[Collected data]
-- Start --

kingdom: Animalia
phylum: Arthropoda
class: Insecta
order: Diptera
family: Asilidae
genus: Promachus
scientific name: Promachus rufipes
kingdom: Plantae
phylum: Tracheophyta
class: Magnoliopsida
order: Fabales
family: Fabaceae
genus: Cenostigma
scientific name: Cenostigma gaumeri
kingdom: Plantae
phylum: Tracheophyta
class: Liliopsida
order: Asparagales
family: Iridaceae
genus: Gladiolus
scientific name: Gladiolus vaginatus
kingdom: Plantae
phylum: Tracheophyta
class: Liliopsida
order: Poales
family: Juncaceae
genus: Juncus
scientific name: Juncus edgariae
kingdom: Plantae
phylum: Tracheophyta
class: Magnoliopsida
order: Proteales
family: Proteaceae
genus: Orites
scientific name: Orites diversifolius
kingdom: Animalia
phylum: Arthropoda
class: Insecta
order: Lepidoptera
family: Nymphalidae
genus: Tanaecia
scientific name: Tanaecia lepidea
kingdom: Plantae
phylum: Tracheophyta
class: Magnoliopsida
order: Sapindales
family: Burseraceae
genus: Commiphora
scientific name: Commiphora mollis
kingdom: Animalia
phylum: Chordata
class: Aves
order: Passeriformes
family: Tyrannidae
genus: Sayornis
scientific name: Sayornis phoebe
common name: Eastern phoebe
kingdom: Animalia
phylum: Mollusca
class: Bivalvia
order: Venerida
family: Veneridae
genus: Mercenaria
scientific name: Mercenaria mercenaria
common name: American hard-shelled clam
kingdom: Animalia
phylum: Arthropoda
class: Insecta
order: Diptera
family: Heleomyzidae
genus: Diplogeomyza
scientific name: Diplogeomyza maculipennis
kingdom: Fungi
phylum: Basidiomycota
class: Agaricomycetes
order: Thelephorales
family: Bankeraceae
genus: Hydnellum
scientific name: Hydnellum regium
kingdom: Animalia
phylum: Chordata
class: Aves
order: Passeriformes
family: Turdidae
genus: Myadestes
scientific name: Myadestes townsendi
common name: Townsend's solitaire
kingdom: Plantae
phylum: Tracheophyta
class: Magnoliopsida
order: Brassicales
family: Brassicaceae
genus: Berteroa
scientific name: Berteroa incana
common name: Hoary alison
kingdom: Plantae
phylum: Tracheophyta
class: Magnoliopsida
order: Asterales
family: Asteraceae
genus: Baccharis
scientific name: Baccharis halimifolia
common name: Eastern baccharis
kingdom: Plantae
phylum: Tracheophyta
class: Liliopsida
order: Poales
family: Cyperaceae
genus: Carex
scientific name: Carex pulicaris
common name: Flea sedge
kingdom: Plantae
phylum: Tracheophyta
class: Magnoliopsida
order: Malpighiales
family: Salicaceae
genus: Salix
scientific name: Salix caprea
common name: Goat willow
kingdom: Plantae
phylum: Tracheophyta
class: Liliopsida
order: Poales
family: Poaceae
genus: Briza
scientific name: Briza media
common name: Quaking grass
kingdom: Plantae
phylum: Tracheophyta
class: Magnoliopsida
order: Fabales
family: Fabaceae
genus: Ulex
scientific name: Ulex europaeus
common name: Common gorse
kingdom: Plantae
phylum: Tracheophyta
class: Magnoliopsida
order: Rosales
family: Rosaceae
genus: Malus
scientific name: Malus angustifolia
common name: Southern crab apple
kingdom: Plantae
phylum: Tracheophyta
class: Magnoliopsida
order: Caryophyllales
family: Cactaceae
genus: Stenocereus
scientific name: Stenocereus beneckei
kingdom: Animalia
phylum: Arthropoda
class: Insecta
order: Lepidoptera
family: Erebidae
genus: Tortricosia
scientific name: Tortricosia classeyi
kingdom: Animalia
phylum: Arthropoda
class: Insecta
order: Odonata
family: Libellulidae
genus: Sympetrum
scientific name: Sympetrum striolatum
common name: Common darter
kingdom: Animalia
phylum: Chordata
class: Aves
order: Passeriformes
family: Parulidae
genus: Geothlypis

-- End --

§ WHAT IS EXPECTED
Please convert every line of the items above into a JSON list of strings, one string per line, leaving out any blank lines.

§ RESPONSE TO THE TASK
[
  "kingdom: Animalia",
  "phylum: Arthropoda",
  "class: Insecta",
  "order: Diptera",
  "family: Asilidae",
  "genus: Promachus",
  "scientific name: Promachus rufipes",
  "kingdom: Plantae",
  "phylum: Tracheophyta",
  "class: Magnoliopsida",
  "order: Fabales",
  "family: Fabaceae",
  "genus: Cenostigma",
  "scientific name: Cenostigma gaumeri",
  "kingdom: Plantae",
  "phylum: Tracheophyta",
  "class: Liliopsida",
  "order: Asparagales",
  "family: Iridaceae",
  "genus: Gladiolus",
  "scientific name: Gladiolus vaginatus",
  "kingdom: Plantae",
  "phylum: Tracheophyta",
  "class: Liliopsida",
  "order: Poales",
  "family: Juncaceae",
  "genus: Juncus",
  "scientific name: Juncus edgariae",
  "kingdom: Plantae",
  "phylum: Tracheophyta",
  "class: Magnoliopsida",
  "order: Proteales",
  "family: Proteaceae",
  "genus: Orites",
  "scientific name: Orites diversifolius",
  "kingdom: Animalia",
  "phylum: Arthropoda",
  "class: Insecta",
  "order: Lepidoptera",
  "family: Nymphalidae",
  "genus: Tanaecia",
  "scientific name: Tanaecia lepidea",
  "kingdom: Plantae",
  "phylum: Tracheophyta",
  "class: Magnoliopsida",
  "order: Sapindales",
  "family: Burseraceae",
  "genus: Commiphora",
  "scientific name: Commiphora mollis",
  "kingdom: Animalia",
  "phylum: Chordata",
  "class: Aves",
  "order: Passeriformes",
  "family: Tyrannidae",
  "genus: Sayornis",
  "scientific name: Sayornis phoebe",
  "common name: Eastern phoebe",
  "kingdom: Animalia",
  "phylum: Mollusca",
  "class: Bivalvia",
  "order: Venerida",
  "family: Veneridae",
  "genus: Mercenaria",
  "scientific name: Mercenaria mercenaria",
  "common name: American hard-shelled clam",
  "kingdom: Animalia",
  "phylum: Arthropoda",
  "class: Insecta",
  "order: Diptera",
  "family: Heleomyzidae",
  "genus: Diplogeomyza",
  "scientific name: Diplogeomyza maculipennis",
  "kingdom: Fungi",
  "phylum: Basidiomycota",
  "class: Agaricomycetes",
  "order: Thelephorales",
  "family: Bankeraceae",
  "genus: Hydnellum",
  "scientific name: Hydnellum regium",
  "kingdom: Animalia",
  "phylum: Chordata",
  "class: Aves",
  "order: Passeriformes",
  "family: Turdidae",
  "genus: Myadestes",
  "scientific name: Myadestes townsendi",
  "common name: Townsend's solitaire",
  "kingdom: Plantae",
  "phylum: Tracheophyta",
  "class: Magnoliopsida",
  "order: Brassicales",
  "family: Brassicaceae",
  "genus: Berteroa",
  "scientific name: Berteroa incana",
  "common name: Hoary alison",
  "kingdom: Plantae",
  "phylum: Tracheophyta",
  "class: Magnoliopsida",
  "order: Asterales",
  "family: Asteraceae",
  "genus: Baccharis",
  "scientific name: Baccharis halimifolia",
  "common name: Eastern baccharis",
  "kingdom: Plantae",
  "phylum: Tracheophyta",
  "class: Liliopsida",
  "order: Poales",
  "family: Cyperaceae",
  "genus: Carex",
  "scientific name: Carex pulicaris",
  "common name: Flea sedge",
  "kingdom: Plantae",
  "phylum: Tracheophyta",
  "class: Magnoliopsida",
  "order: Malpighiales",
  "family: Salicaceae",
  "genus: Salix",
  "scientific name: Salix caprea",
  "common name: Goat willow",
  "kingdom: Plantae",
  "phylum: Tracheophyta",
  "class: Liliopsida",
  "order: Poales",
  "family: Poaceae",
  "genus: Briza",
  "scientific name: Briza media",
  "common name: Quaking grass",
  "kingdom: Plantae",
  "phylum: Tracheophyta",
  "class: Magnoliopsida",
  "order: Fabales",
  "family: Fabaceae",
  "genus: Ulex",
  "scientific name: Ulex europaeus",
  "common name: Common gorse",
  "kingdom: Plantae",
  "phylum: Tracheophyta",
  "class: Magnoliopsida",
  "order: Rosales",
  "family: Rosaceae",
  "genus: Malus",
  "scientific name: Malus angustifolia",
  "common name: Southern crab apple",
  "kingdom: Plantae",
  "phylum: Tracheophyta",
  "class: Magnoliopsida",
  "order: Caryophyllales",
  "family: Cactaceae",
  "genus: Stenocereus",
  "scientific name: Stenocereus beneckei",
  "kingdom: Animalia",
  "phylum: Arthropoda",
  "class: Insecta",
  "order: Lepidoptera",
  "family: Erebidae",
  "genus: Tortricosia",
  "scientific name: Tortricosia classeyi",
  "kingdom: Animalia",
  "phylum: Arthropoda",
  "class: Insecta",
  "order: Odonata",
  "family: Libellulidae",
  "genus: Sympetrum",
  "scientific name: Sympetrum striolatum",
  "common name: Common darter",
  "kingdom: Animalia",
  "phylum: Chordata",
  "class: Aves",
  "order: Passeriformes",
  "family: Parulidae",
  "genus: Geothlypis"
]